Recordemos como fue la conferencia de prensa previa al inicio de este importante Festival:




Eddie Palmieri y Giovanni Hidalgo se sentaron en medio del productor Luis Alvarez y durante la rueda de prensa de la décimo novena edición del Puerto Rico Heineken Jazzfest intercambiaron impresiones de sus travesías por los escenarios continentales.

Palmieri ha sido fundamental en el desarrollo de Giovanni en la percusión, por lo que era de esperar su presencia en dos jornadas del evento jazzístico más prestigioso y trascendental del Caribe que se le dedicará este fin de semana en el Anfiteatro Tito Puente del Parque Luis Muñoz Marín.

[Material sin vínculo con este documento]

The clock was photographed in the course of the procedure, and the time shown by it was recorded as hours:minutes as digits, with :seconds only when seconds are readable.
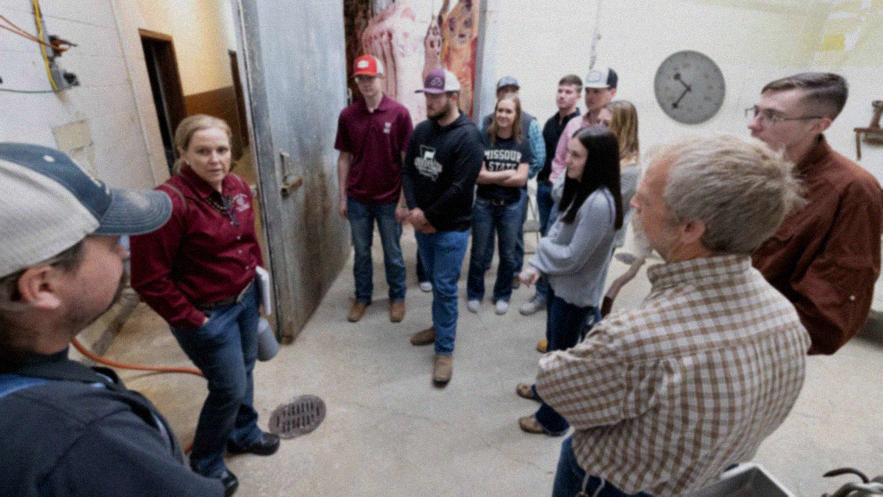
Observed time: 10:37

“En mis viajes yo cerraba los ‘shows’ con Giovanni. Eran las presentaciones con que por toda Europa abríamos los conciertos de Miles Davis. Y cada ‘show’ era único por la forma de su toque. Estoy aquí por lo que representa Giovanni, cuyo tambor habla internacionalmente. Es un orgullo estar con él en la tarima, que siempre deja encendida”, dijo Palmieri al revelar que mañana Giovanni tocará con su Octeto de Jazz Afrocaribeño.

Giovanni, con su peculiar espontaneidad, exteriorizó sus pensamientos sobre lo que debe ser un jazzista y cómo, a pesar de que prácticamente vive en los aviones, no ha dejado de crecer como persona.

“Siempre, lo primero que hago es orar a Dios para que nos ayude y proteja, colocando las miles de legiones de ángeles para que nos den salud, disciplina y poder ser leales a la música y al arte”.

Al aludir a los jóvenes músicos que tocarán en el jazzfest, Giovanni recordó con humildad que su proceso de aprendizaje no ha concluido.

“Lo sigo haciendo como cuando tenía cinco años. ¿Tú sabes lo que es dar un golpe en ese instrumento unimembranófono; de un pedazo de madera y membrana? Eso es increíble”, expresó al afirmar que el arte del jazz, cuando se cultiva con sinceridad, es una puerta a la paz y a la salud física, mental y espiritual.

De repente, miró a Palmieri y le dijo que días atrás escuchó en su casa el tema “Bomboncito”.

“Una viejera... Una viejera linda que todavía sigue matando”, dijo arrancando carcajadas de los presentes.

“Lo que pasa es que a mí me encanta lo futurístico y contemporáneo, pero cuando viene el tumbao de Eddie o uno pone los discos de Puente, Cortijo e Ismael se acabó la historia porque siguen dando pela”.